22409
M-CHAT Screening in Toddlers Referred to Early Intervention

Friday, May 13, 2016: 5:30 PM-7:00 PM
Hall A (Baltimore Convention Center)
B. L. Eaton1, K. L. Traub2, D. Thao2, N. Basu2, S. E. Levy3, A. Bennett4, H. Kruger5 and D. L. Robins2, (1)Autism, Chester County Intermediate Unit, Downingtown, PA, (2)AJ Drexel Autism Institute, Drexel University, Philadelphia, PA, (3)Children's Hospital of Philadelphia, Philadelphia, PA, (4)Developmental & Behavioral Pediatrics, The Children's Hospital of Philadelphia, Philadelphia, PA, (5)The Children's Hospital of Philadelphia, Philadelphia, PA
Background:  

Early detection of autism spectrum disorder (ASD) is a priority to facilitate early intervention. The Childhood Autism Team CHeck (CATCH) Team is a cross-system specialized screening and assessment process in Chester County, PA for children in Early Intervention. Children are referred to the CATCH team if they screened positive on the Modified Checklist for Autism in Toddlers (M-CHAT) at 18-36 months and/or if the early intervention providers and parents express concerns about ASD. Referral to the CATCH team (including developmental pediatrics, school psychologist, and behavioral health professionals) results in a diagnostic evaluation.  

Objectives:  

The objectives of the current study were to (1) evaluate the utility of the M-CHAT to detect ASD in a community-based high-risk sample, (2) compare M-CHAT scores to final diagnosis, and (3) examine the preliminary psychometric properties of the M-CHAT among children referred to the CATCH team for ASD assessment.

Methods:  

Archival data (2005-2014) from CATCH included 246 toddlers who screened positive on the M-CHAT and 12 who screened negative but were referred by a provider due to concerns of ASD. From this sample, 197 were diagnosed with ASD (79.8% male; mean age=2.20 years, SD=.51, range: 1.10-2.90) and 61 were diagnosed with other developmental delays (69.6% male; mean age=2.32 years, SD=.45, range: 1.11-2.90).
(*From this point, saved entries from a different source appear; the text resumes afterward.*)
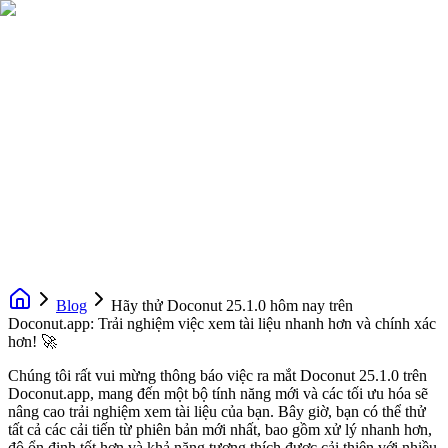
Blog
Hãy thử Doconut 25.1.0 hôm nay trên
Doconut.app: Trải nghiệm việc xem tài liệu nhanh hơn và chính xác
hơn! 🚀
Chúng tôi rất vui mừng thông báo việc ra mắt Doconut 25.1.0 trên
Doconut.app, mang đến một bộ tính năng mới và các tối ưu hóa sẽ
nâng cao trải nghiệm xem tài liệu của bạn. Bây giờ, bạn có thể thử
tất cả các cải tiến từ phiên bản mới nhất, bao gồm xử lý nhanh hơn,
độ ổn định tốt hơn và khả năng tương thích được cải thiện với nhiều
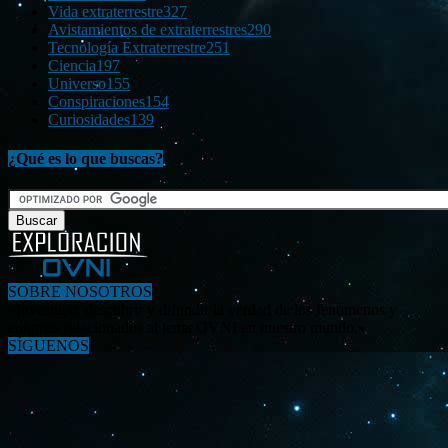
Vida extraterrestre
327
Avistamientos de extraterrestres
290
Tecnología Extraterrestre
251
Ciencia
197
Universo
155
Conspiraciones
154
Curiosidades
139
¿Qué es lo que buscas?
SOBRE NOSOTROS
«Investigar, descubrir y difundir la verdad de los fenómenos y
enigmas relacionados al tema OVNI en nuestro mundo.»
SÍGUENOS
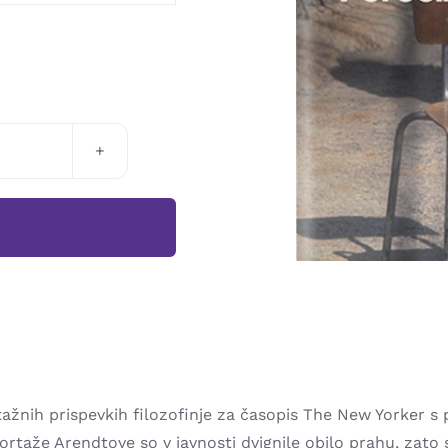
MU
ažnih prispevkih filozofinje za časopis The New Yorker s 
aže Arendtove so v javnosti dvignile obilo prahu, zato se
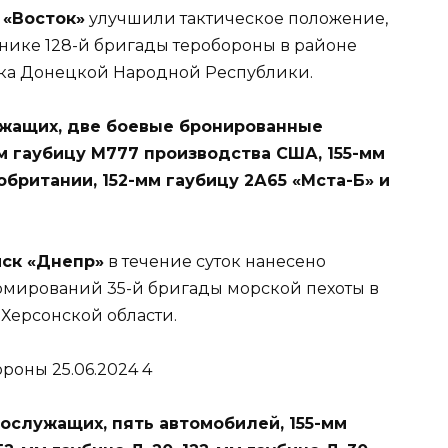
 «Восток»
улучшили тактическое положение,
нике 128-й бригады теробороны в районе
лка Донецкой Народной Республики.
ужащих, две боевые бронированные
м гаубицу М777 производства США, 155-мм
британии, 152-мм гаубицу 2А65 «Мста-Б» и
ск «Днепр»
в течение суток нанесено
рмирований 35-й бригады морской пехоты в
 Херсонской области.
нослужащих, пять автомобилей, 155-мм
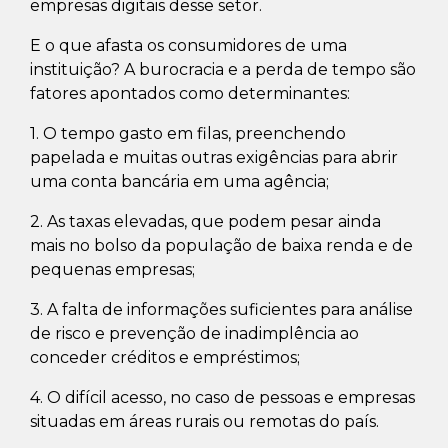
empresas digitais desse setor.
E o que afasta os consumidores de uma
instituição? A burocracia e a perda de tempo são
fatores apontados como determinantes:
1. O tempo gasto em filas, preenchendo
papelada e muitas outras exigências para abrir
uma conta bancária em uma agência;
2. As taxas elevadas, que podem pesar ainda
mais no bolso da população de baixa renda e de
pequenas empresas;
3. A falta de informações suficientes para análise
de risco e prevenção de inadimplência ao
conceder créditos e empréstimos;
4. O difícil acesso, no caso de pessoas e empresas
situadas em áreas rurais ou remotas do país.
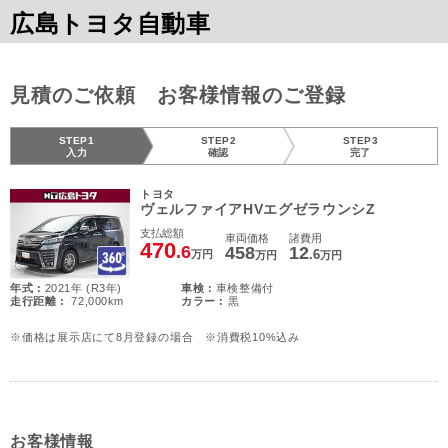
広島トヨタ自動車
見積のご依頼 お客様情報のご登録
STEP1
STEP2
STEP3
入力
確認
完了
トヨタ
ヴェルファイアHVエグゼラウンシZ
支払総額
車両価格
諸費用
470
.6
458
12
.6
万円
万円
万円
年式 :
2021年 (R3年)
車検 :
車検整備付
走行距離 :
72,000km
カラー :
黒
※価格は展示店にて8月登録の場合 ※消費税10%込み
お客様情報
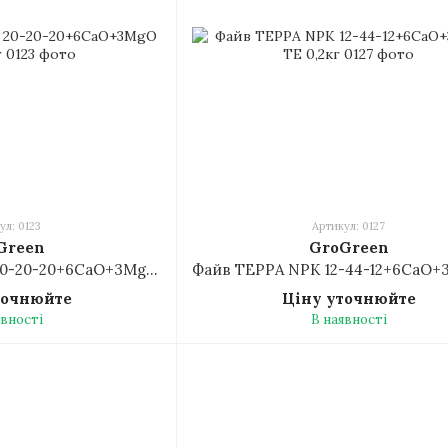
ул: 0123
Артикул: 0127
Green
GroGreen
Файв МУЛЬТІ NPK 20-20-20+6CaO+3MgO + TE 0,2кг
точнюйте
Ціну уточнюйте
явності
В наявності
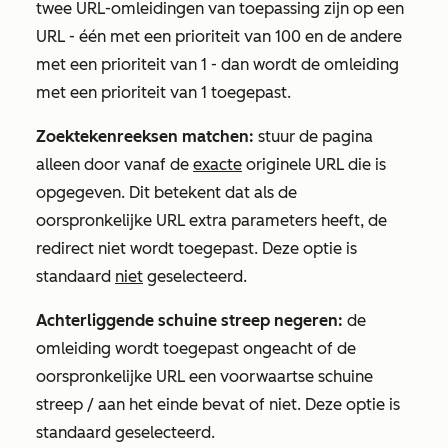
twee URL-omleidingen van toepassing zijn op een
URL - één met een prioriteit van 100 en de andere
met een prioriteit van 1 - dan wordt de omleiding
met een prioriteit van 1 toegepast.
Zoektekenreeksen matchen:
stuur de pagina
alleen door vanaf de
exacte
originele URL die is
opgegeven. Dit betekent dat als de
oorspronkelijke URL extra parameters heeft, de
redirect niet wordt toegepast. Deze optie is
standaard
niet
geselecteerd.
Achterliggende schuine streep negeren:
de
omleiding wordt toegepast ongeacht of de
oorspronkelijke URL een voorwaartse schuine
streep / aan het einde bevat of niet. Deze optie is
standaard geselecteerd.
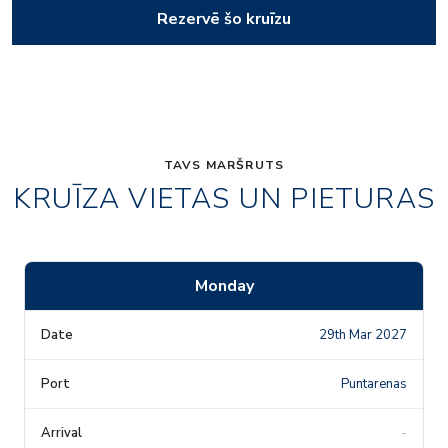
Rezervē šo kruīzu
TAVS MARŠRUTS
KRUĪZA VIETAS UN PIETURAS
Monday
29th Mar 2027
Puntarenas
-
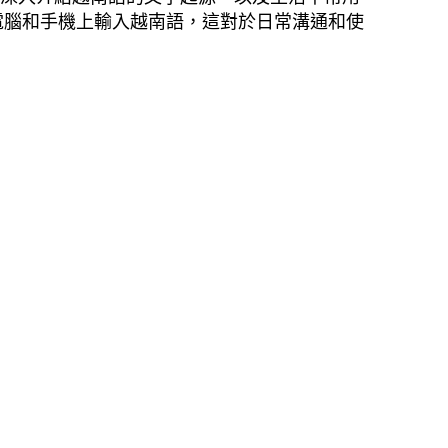
電腦和手機上輸入越南語，這對於日常溝通和使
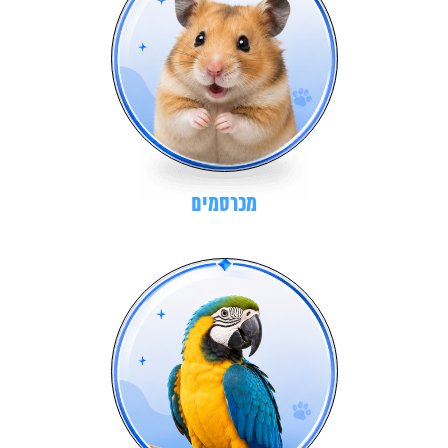
מכרסמים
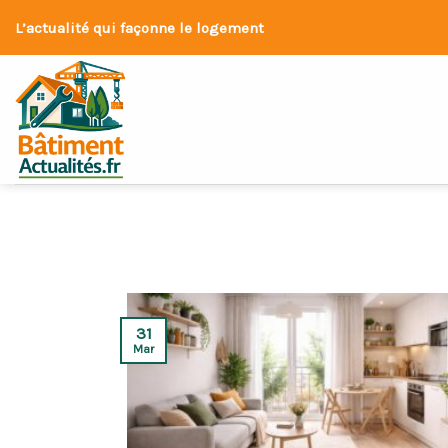
Skip
L’actualité qui façonne le logement
to
content
31
Mar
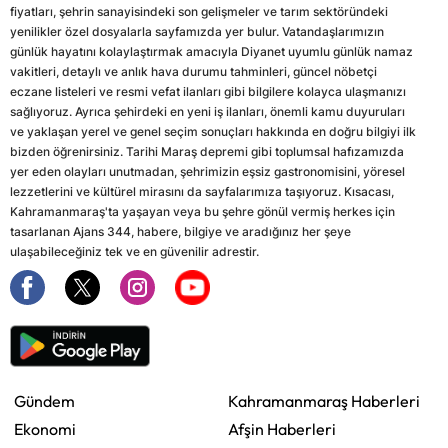
fiyatları, şehrin sanayisindeki son gelişmeler ve tarım sektöründeki
yenilikler özel dosyalarla sayfamızda yer bulur. Vatandaşlarımızın
günlük hayatını kolaylaştırmak amacıyla Diyanet uyumlu günlük namaz
vakitleri, detaylı ve anlık hava durumu tahminleri, güncel nöbetçi
eczane listeleri ve resmi vefat ilanları gibi bilgilere kolayca ulaşmanızı
sağlıyoruz. Ayrıca şehirdeki en yeni iş ilanları, önemli kamu duyuruları
ve yaklaşan yerel ve genel seçim sonuçları hakkında en doğru bilgiyi ilk
bizden öğrenirsiniz. Tarihi Maraş depremi gibi toplumsal hafızamızda
yer eden olayları unutmadan, şehrimizin eşsiz gastronomisini, yöresel
lezzetlerini ve kültürel mirasını da sayfalarımıza taşıyoruz. Kısacası,
Kahramanmaraş'ta yaşayan veya bu şehre gönül vermiş herkes için
tasarlanan Ajans 344, habere, bilgiye ve aradığınız her şeye
ulaşabileceğiniz tek ve en güvenilir adrestir.
Gündem
Kahramanmaraş Haberleri
Ekonomi
Afşin Haberleri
Diagnoses in the non-ASD group included language delay (n=40), global developmental delay (n=19), and other (n=2, separation anxiety, behavior concern). Evaluation tools included ADOS(2), CARS(2), medical history and parent interview to inform a DSM(-IV/5) checklist. Data were extracted from clinical evaluation records. M-CHAT scores included total and/or critical score (note: some children had only one score available); final diagnosis was a clinical best estimate considering all available data.

Results:  

Total M-CHAT score was not significantly different between ASD (mean=7.13, SD=3.8) and non-ASD (mean=6.50, SD=3.7), t(225)=-1.50, p=.294. However, critical score was significantly higher for the ASD group (mean=3.30, SD=1.6) compared to the non-ASD group (mean=2.32 SD=1.4, t(108)=-2.89, p=.005. The M-CHAT was positive (based on either total or critical score) for 190 (96.4%) of the ASD cases, indicating high sensitivity among those children referred for specialized ASD assessment by the CATCH team. Similar to other studies, the M-CHAT was not specific to ASD, but in the current sample, positive predictive value (PPV) was .77 indicating that positive screens were much more likely to be diagnosed with ASD than in low-risk samples (e.g., .06 PPV for the single-stage M-CHAT in Chlebowski et al., 2013).

Conclusions:  

ASD screening tools may perform differently in high-risk samples compared to low-risk samples.  Examining utility of ASD screeners in community-based settings facilitates the implementation of research tools in real-world settings. In a high-risk sample of toddlers, the M-CHAT critical score may be more useful in differentiating ASD from non-ASD delays, rather than the total score. PPV indicated high confidence that positive screens are likely to have ASD. Findings from the current study corroborate that standardized screening paired with referrals for diagnostic evaluation can facilitate identification of young children with ASD.